##### Source material
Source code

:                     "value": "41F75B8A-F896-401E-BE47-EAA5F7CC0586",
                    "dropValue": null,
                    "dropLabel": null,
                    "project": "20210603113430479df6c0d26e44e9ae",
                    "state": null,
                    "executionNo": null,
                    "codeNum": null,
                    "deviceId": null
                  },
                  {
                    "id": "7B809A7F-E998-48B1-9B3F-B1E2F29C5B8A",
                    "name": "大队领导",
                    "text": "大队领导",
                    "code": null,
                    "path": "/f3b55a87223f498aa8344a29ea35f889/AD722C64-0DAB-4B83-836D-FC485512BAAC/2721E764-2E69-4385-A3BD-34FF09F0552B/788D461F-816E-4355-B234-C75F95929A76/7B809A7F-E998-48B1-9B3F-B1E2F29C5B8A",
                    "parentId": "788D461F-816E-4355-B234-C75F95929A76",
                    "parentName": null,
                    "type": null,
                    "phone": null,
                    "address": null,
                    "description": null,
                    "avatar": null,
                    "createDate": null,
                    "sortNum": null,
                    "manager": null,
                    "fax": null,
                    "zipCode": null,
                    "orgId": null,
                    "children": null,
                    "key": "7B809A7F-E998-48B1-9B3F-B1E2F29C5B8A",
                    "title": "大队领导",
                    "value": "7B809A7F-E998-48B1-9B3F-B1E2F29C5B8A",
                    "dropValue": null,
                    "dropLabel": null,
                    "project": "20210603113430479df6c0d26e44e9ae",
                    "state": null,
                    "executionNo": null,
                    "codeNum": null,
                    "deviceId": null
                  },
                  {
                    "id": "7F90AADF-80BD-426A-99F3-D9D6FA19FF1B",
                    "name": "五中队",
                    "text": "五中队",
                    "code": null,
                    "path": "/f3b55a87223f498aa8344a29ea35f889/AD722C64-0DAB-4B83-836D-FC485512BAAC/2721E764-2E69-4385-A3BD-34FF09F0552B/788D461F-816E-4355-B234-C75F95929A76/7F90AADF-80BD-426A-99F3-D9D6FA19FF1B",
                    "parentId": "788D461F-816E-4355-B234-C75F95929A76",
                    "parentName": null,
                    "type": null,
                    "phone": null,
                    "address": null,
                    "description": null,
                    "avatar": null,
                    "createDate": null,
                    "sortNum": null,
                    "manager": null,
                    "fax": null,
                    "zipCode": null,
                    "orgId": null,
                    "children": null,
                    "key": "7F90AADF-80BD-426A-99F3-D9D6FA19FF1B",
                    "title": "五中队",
##########
In the answer, every line above should be retyped exactly.

• _Task result_:
Source code

:                     "value": "41F75B8A-F896-401E-BE47-EAA5F7CC0586",
                    "dropValue": null,
                    "dropLabel": null,
                    "project": "20210603113430479df6c0d26e44e9ae",
                    "state": null,
                    "executionNo": null,
                    "codeNum": null,
                    "deviceId": null
                  },
                  {
                    "id": "7B809A7F-E998-48B1-9B3F-B1E2F29C5B8A",
                    "name": "大队领导",
                    "text": "大队领导",
                    "code": null,
                    "path": "/f3b55a87223f498aa8344a29ea35f889/AD722C64-0DAB-4B83-836D-FC485512BAAC/2721E764-2E69-4385-A3BD-34FF09F0552B/788D461F-816E-4355-B234-C75F95929A76/7B809A7F-E998-48B1-9B3F-B1E2F29C5B8A",
                    "parentId": "788D461F-816E-4355-B234-C75F95929A76",
                    "parentName": null,
                    "type": null,
                    "phone": null,
                    "address": null,
                    "description": null,
                    "avatar": null,
                    "createDate": null,
                    "sortNum": null,
                    "manager": null,
                    "fax": null,
                    "zipCode": null,
                    "orgId": null,
                    "children": null,
                    "key": "7B809A7F-E998-48B1-9B3F-B1E2F29C5B8A",
                    "title": "大队领导",
                    "value": "7B809A7F-E998-48B1-9B3F-B1E2F29C5B8A",
                    "dropValue": null,
                    "dropLabel": null,
                    "project": "20210603113430479df6c0d26e44e9ae",
                    "state": null,
                    "executionNo": null,
                    "codeNum": null,
                    "deviceId": null
                  },
                  {
                    "id": "7F90AADF-80BD-426A-99F3-D9D6FA19FF1B",
                    "name": "五中队",
                    "text": "五中队",
                    "code": null,
                    "path": "/f3b55a87223f498aa8344a29ea35f889/AD722C64-0DAB-4B83-836D-FC485512BAAC/2721E764-2E69-4385-A3BD-34FF09F0552B/788D461F-816E-4355-B234-C75F95929A76/7F90AADF-80BD-426A-99F3-D9D6FA19FF1B",
                    "parentId": "788D461F-816E-4355-B234-C75F95929A76",
                    "parentName": null,
                    "type": null,
                    "phone": null,
                    "address": null,
                    "description": null,
                    "avatar": null,
                    "createDate": null,
                    "sortNum": null,
                    "manager": null,
                    "fax": null,
                    "zipCode": null,
                    "orgId": null,
                    "children": null,
                    "key": "7F90AADF-80BD-426A-99F3-D9D6FA19FF1B",
                    "title": "五中队",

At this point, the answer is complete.